The authors of that survey also publish a software framework which has a lot of these advanced clustering methods (not just k-means, but e.h. CASH, FourC, ERiC): ELKI
There are at least two common, generic approaches:
One can use some dimensionality reduction technique in order to actually visualize the high dimensional data, there are dozens of popular solutions including (but not limited to):
PCA - principal component analysis
SOM - self-organizing maps
Sammon's mapping
Autoencoder Neural Networks
KPCA - kernel principal component analysis
Isomap
After this one goes back to the original space and use some techniques that seems resonable based on observations in the reduced space, or performs clustering in the reduced space itself.First approach uses all avaliable information, but can be invalid due to differences induced by the reduction process. While the second one ensures that your observations and choice is valid (as you reduce your problem to the nice, 2d/3d one) but it loses lots of information due to transformation used.

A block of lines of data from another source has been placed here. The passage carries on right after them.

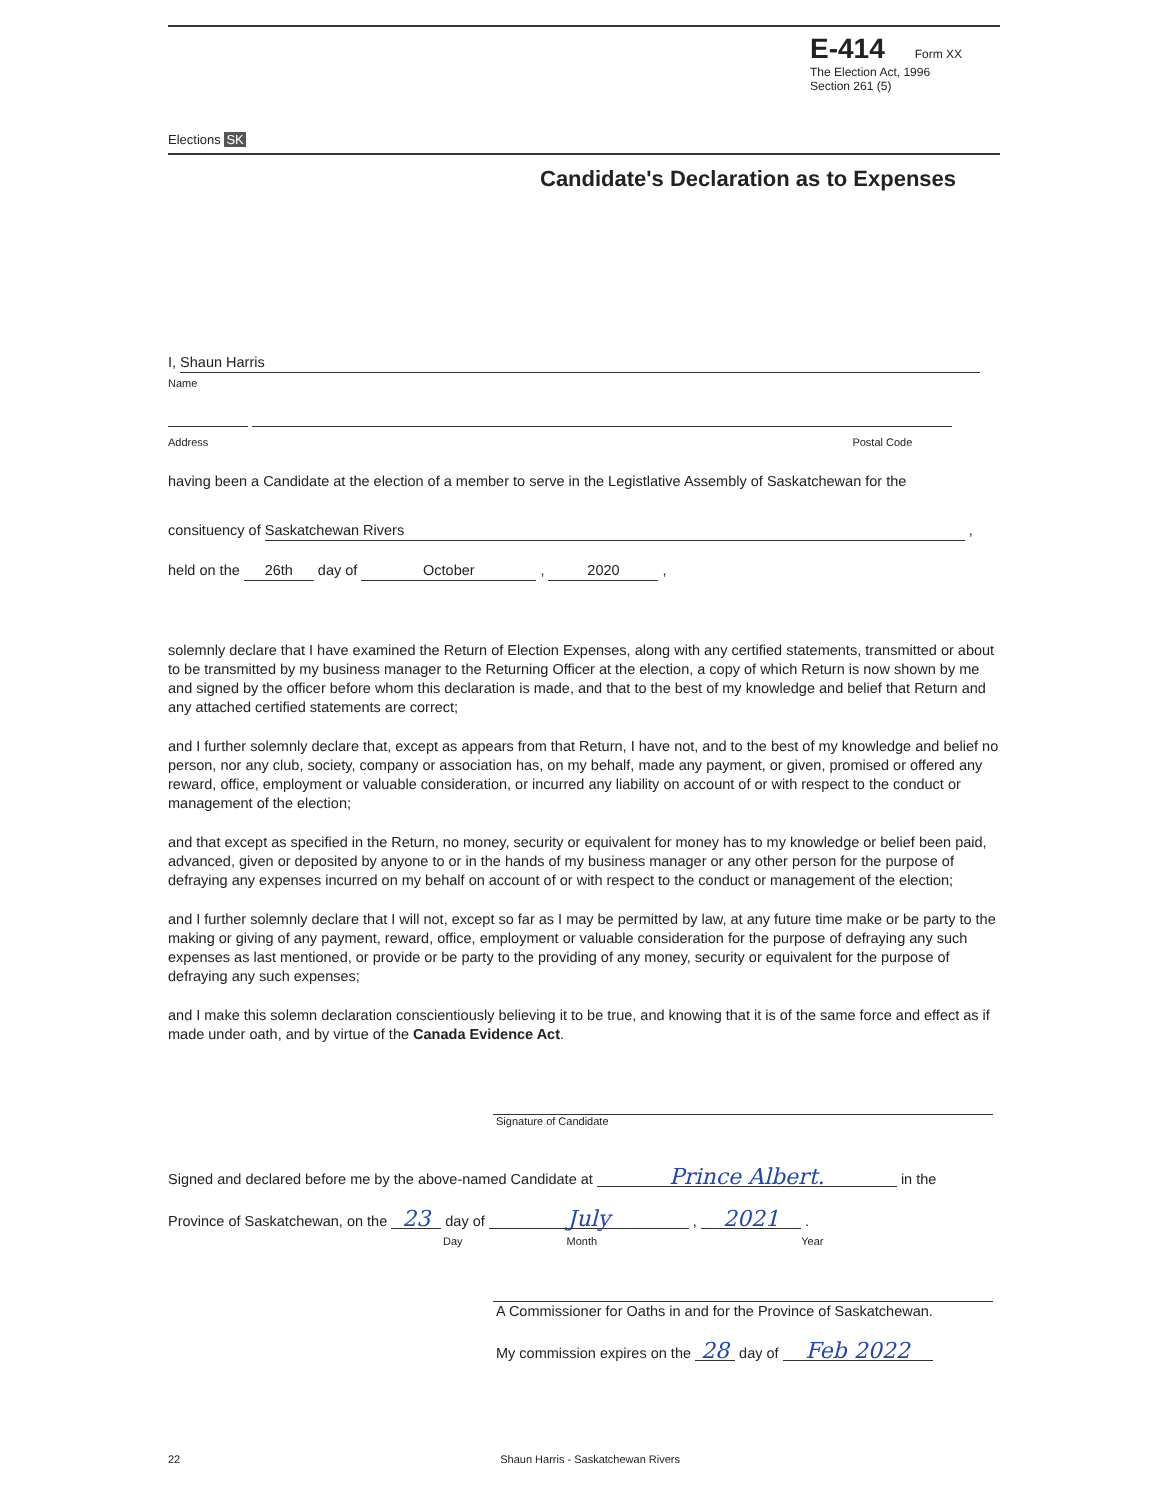Elections SK
E-414 Form XX
The Election Act, 1996
Section 261 (5)
Candidate's Declaration as to Expenses
I, Shaun Harris
Name
Address Postal Code
having been a Candidate at the election of a member to serve in the Legistlative Assembly of Saskatchewan for the
consituency of Saskatchewan Rivers ,
held on the 26th day of October , 2020 ,
solemnly declare that I have examined the Return of Election Expenses, along with any certified statements, transmitted or about to be transmitted by my business manager to the Returning Officer at the election, a copy of which Return is now shown by me and signed by the officer before whom this declaration is made, and that to the best of my knowledge and belief that Return and any attached certified statements are correct;
and I further solemnly declare that, except as appears from that Return, I have not, and to the best of my knowledge and belief no person, nor any club, society, company or association has, on my behalf, made any payment, or given, promised or offered any reward, office, employment or valuable consideration, or incurred any liability on account of or with respect to the conduct or management of the election;
and that except as specified in the Return, no money, security or equivalent for money has to my knowledge or belief been paid, advanced, given or deposited by anyone to or in the hands of my business manager or any other person for the purpose of defraying any expenses incurred on my behalf on account of or with respect to the conduct or management of the election;
and I further solemnly declare that I will not, except so far as I may be permitted by law, at any future time make or be party to the making or giving of any payment, reward, office, employment or valuable consideration for the purpose of defraying any such expenses as last mentioned, or provide or be party to the providing of any money, security or equivalent for the purpose of defraying any such expenses;
and I make this solemn declaration conscientiously believing it to be true, and knowing that it is of the same force and effect as if made under oath, and by virtue of the Canada Evidence Act.
Signature of Candidate
Signed and declared before me by the above-named Candidate at Prince Albert. in the
Province of Saskatchewan, on the 23 day of July , 2021 .
Day Month Year
A Commissioner for Oaths in and for the Province of Saskatchewan.
My commission expires on the 28 day of Feb 2022
22 Shaun Harris - Saskatchewan Rivers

One tries many different algorithms and choose the one with the best metrics (there have been many clustering evaluation metrics proposed). This is computationally expensive approach, but has a lower bias (as reducting the dimensionality introduces the information change following from the used transformation)
It is true that high dimensional data cannot be easily visualized in an euclidean high dimensional data but it is not true that there are no visualization techniques for them.
In addition to this claim I will add that with just 4 features (your dimensions) you can easily try the parallel coordinates visualization method. Or simply try a multivariate data analysis taking two features at a time (so 6 times in total) to try to figure out which relations intercour between the two (correlation and dependency generally). Or you can even use a 3d space for three at a time.
Then, how to get some info from these visualizations? Well, it is not as easy as in an euclidean space but the point is to spot visually if the data clusters in some groups (eg near some values on an axis for a parallel coordinate diagram) and think if the data is somehow separable (eg if it forms regions like circles or line separable in the scatter plots).
A little digression: the diagram you posted is not indicative of the power or capabilities of each algorithm given some particular data distributions, it simply highlights the nature of some algorithms: for instance k-means is able to separate only convex and ellipsoidail areas (and keep in mind that convexity and ellipsoids exist even in N-th dimensions). What I mean is that there is not a rule that says: given the distributiuons depicted in this diagram, you have to choose the correct clustering algorithm consequently.
I suggest to use a data mining toolbox that lets you explore and visualize the data (and easily transform them since you can change their topology with transformations, projections and reductions, check the other answer by lejlot for that) like Weka (plus you do not have to implement all the algorithms by yourself.
In the end I will point you to this resource for different cluster goodness and fitness measures so you can compare the results rfom different algorithms.
I would also suggest soft subspace clustering, a pretty common approach nowadays, where feature weights are added to find the most relevant features. You can use these weights to increase performance and improve the BMU calculation with euclidean distance, for example.